> _Given instruction_
Starting with the line with "table_cell No [520, 665, 721, 733]" and going on through the line with "table_cell Nº máximo de articulaciones CD", write those lines out again, changing "articulaciones" to "ejes" and leaving everything else the same.

> _Data rows_
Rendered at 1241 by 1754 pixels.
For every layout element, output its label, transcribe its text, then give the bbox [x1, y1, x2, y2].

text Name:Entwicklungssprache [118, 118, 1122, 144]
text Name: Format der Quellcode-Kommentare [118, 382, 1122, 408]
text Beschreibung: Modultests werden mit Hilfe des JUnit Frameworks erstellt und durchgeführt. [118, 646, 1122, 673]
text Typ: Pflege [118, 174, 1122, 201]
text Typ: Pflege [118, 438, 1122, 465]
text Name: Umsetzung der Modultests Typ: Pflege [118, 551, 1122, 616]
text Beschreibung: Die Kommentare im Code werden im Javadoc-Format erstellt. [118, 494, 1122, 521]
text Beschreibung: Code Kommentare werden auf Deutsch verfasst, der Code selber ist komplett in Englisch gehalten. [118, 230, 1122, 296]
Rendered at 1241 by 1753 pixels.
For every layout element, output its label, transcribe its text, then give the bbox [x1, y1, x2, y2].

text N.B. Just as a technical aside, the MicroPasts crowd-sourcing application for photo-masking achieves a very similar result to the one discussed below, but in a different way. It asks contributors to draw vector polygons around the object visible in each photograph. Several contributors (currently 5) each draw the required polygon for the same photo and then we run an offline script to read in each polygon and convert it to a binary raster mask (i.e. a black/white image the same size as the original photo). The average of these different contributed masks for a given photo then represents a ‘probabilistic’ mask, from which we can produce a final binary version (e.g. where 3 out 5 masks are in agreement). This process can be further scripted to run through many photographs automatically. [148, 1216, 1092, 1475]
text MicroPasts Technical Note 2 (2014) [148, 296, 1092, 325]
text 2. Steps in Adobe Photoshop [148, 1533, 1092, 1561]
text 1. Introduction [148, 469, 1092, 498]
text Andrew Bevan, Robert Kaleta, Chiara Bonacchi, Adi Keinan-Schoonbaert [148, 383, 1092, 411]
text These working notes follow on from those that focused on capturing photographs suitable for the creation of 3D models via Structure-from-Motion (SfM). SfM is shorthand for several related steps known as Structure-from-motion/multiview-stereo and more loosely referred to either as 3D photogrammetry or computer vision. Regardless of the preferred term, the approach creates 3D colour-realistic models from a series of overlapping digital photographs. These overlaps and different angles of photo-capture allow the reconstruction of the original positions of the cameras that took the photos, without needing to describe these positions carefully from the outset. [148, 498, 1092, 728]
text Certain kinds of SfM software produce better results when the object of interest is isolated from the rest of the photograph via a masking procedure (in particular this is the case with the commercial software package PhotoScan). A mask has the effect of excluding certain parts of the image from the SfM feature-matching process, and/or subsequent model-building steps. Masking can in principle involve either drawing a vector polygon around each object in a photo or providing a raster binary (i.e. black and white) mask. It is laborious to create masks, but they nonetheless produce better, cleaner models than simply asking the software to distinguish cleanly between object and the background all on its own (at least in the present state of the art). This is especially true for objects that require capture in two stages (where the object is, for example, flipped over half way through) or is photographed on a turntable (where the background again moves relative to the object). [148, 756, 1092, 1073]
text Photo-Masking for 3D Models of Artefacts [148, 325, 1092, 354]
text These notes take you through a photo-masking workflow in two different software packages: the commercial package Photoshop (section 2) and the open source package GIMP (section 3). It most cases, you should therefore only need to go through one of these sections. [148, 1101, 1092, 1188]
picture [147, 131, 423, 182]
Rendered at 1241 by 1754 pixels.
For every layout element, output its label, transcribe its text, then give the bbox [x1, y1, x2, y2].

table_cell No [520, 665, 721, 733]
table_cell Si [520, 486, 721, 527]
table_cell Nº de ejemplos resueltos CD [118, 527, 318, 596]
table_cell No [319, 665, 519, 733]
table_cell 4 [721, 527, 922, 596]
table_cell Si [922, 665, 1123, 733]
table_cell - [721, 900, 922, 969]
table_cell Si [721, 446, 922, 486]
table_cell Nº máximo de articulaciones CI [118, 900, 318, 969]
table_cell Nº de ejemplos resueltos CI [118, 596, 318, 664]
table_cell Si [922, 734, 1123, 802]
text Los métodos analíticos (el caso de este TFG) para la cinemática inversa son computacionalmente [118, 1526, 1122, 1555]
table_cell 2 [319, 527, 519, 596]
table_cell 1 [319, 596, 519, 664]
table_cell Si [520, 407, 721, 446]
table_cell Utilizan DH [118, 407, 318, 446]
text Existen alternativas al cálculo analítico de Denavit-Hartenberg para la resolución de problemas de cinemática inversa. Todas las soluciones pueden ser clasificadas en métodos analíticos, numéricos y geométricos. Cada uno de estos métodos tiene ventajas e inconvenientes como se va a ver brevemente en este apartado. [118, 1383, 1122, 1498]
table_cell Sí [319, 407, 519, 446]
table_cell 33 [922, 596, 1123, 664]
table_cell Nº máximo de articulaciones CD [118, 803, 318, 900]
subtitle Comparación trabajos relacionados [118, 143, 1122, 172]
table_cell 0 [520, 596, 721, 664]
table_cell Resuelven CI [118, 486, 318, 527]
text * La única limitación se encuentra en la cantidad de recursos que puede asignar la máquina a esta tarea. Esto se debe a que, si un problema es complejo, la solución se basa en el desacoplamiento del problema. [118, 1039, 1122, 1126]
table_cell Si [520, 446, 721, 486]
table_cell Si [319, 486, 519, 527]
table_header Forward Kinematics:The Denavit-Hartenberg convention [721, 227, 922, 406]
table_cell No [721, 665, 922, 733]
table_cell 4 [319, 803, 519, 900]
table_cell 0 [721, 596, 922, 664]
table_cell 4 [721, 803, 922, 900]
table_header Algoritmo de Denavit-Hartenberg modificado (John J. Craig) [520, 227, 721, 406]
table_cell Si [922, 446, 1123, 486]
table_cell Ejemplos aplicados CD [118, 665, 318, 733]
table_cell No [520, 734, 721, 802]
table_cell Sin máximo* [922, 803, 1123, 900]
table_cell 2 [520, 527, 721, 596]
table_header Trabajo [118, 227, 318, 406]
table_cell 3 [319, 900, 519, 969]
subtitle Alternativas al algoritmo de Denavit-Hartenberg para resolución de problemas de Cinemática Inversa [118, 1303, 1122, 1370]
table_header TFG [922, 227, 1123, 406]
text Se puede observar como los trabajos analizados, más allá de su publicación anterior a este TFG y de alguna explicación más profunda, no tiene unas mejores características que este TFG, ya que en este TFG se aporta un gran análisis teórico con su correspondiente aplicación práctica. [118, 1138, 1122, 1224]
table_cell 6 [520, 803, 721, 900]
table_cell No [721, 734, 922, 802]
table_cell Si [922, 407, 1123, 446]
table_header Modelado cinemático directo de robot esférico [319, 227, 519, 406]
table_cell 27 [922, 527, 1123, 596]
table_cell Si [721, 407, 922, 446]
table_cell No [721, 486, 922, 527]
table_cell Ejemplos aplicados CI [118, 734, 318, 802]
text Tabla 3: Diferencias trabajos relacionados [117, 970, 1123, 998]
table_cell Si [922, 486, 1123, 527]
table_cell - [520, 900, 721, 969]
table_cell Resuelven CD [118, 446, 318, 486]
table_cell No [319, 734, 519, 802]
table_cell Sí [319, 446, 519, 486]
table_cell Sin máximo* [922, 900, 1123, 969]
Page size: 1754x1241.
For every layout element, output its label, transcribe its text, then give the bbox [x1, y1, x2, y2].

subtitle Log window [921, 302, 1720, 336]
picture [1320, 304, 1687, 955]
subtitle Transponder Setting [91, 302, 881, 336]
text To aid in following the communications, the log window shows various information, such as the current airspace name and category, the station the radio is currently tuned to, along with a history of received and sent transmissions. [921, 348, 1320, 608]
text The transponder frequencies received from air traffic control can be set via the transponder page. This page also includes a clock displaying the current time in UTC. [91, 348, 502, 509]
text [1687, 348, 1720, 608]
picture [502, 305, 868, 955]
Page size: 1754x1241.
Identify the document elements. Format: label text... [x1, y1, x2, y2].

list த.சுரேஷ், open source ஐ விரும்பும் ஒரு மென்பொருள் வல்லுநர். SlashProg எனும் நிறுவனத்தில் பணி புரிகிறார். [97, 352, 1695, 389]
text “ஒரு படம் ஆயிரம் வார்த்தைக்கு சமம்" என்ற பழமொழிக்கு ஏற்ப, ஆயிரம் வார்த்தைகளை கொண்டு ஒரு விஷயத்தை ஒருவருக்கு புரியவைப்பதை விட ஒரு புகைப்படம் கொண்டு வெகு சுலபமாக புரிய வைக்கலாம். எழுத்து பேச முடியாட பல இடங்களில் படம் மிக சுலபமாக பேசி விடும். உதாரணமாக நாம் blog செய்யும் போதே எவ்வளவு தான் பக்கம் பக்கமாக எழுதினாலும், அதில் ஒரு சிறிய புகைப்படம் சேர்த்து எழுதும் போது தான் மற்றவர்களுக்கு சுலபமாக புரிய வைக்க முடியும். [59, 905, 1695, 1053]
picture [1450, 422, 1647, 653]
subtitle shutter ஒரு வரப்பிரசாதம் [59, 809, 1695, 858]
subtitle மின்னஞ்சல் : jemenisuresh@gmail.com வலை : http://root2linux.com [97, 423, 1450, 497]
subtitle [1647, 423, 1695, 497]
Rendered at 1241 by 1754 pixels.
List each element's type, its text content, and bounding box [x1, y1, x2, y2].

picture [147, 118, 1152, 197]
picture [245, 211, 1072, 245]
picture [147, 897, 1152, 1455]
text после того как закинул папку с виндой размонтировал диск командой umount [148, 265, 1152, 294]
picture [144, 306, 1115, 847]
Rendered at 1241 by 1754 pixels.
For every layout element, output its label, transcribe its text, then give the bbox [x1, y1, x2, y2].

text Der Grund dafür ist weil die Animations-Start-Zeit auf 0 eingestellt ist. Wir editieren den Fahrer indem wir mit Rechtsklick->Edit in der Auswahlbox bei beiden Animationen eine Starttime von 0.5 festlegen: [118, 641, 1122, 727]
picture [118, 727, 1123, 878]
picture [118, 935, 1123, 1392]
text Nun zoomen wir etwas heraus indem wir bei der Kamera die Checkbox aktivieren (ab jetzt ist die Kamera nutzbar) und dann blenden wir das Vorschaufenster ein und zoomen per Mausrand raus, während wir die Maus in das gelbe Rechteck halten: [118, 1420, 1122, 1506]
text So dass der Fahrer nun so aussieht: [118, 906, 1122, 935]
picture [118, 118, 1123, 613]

> _Exercise response_
table_cell No [520, 665, 721, 733]
table_cell Si [520, 486, 721, 527]
table_cell Nº de ejemplos resueltos CD [118, 527, 318, 596]
table_cell No [319, 665, 519, 733]
table_cell 4 [721, 527, 922, 596]
table_cell Si [922, 665, 1123, 733]
table_cell - [721, 900, 922, 969]
table_cell Si [721, 446, 922, 486]
table_cell Nº máximo de ejes CI [118, 900, 318, 969]
table_cell Nº de ejemplos resueltos CI [118, 596, 318, 664]
table_cell Si [922, 734, 1123, 802]
text Los métodos analíticos (el caso de este TFG) para la cinemática inversa son computacionalmente [118, 1526, 1122, 1555]
table_cell 2 [319, 527, 519, 596]
table_cell 1 [319, 596, 519, 664]
table_cell Si [520, 407, 721, 446]
table_cell Utilizan DH [118, 407, 318, 446]
text Existen alternativas al cálculo analítico de Denavit-Hartenberg para la resolución de problemas de cinemática inversa. Todas las soluciones pueden ser clasificadas en métodos analíticos, numéricos y geométricos. Cada uno de estos métodos tiene ventajas e inconvenientes como se va a ver brevemente en este apartado. [118, 1383, 1122, 1498]
table_cell Sí [319, 407, 519, 446]
table_cell 33 [922, 596, 1123, 664]
table_cell Nº máximo de ejes CD [118, 803, 318, 900]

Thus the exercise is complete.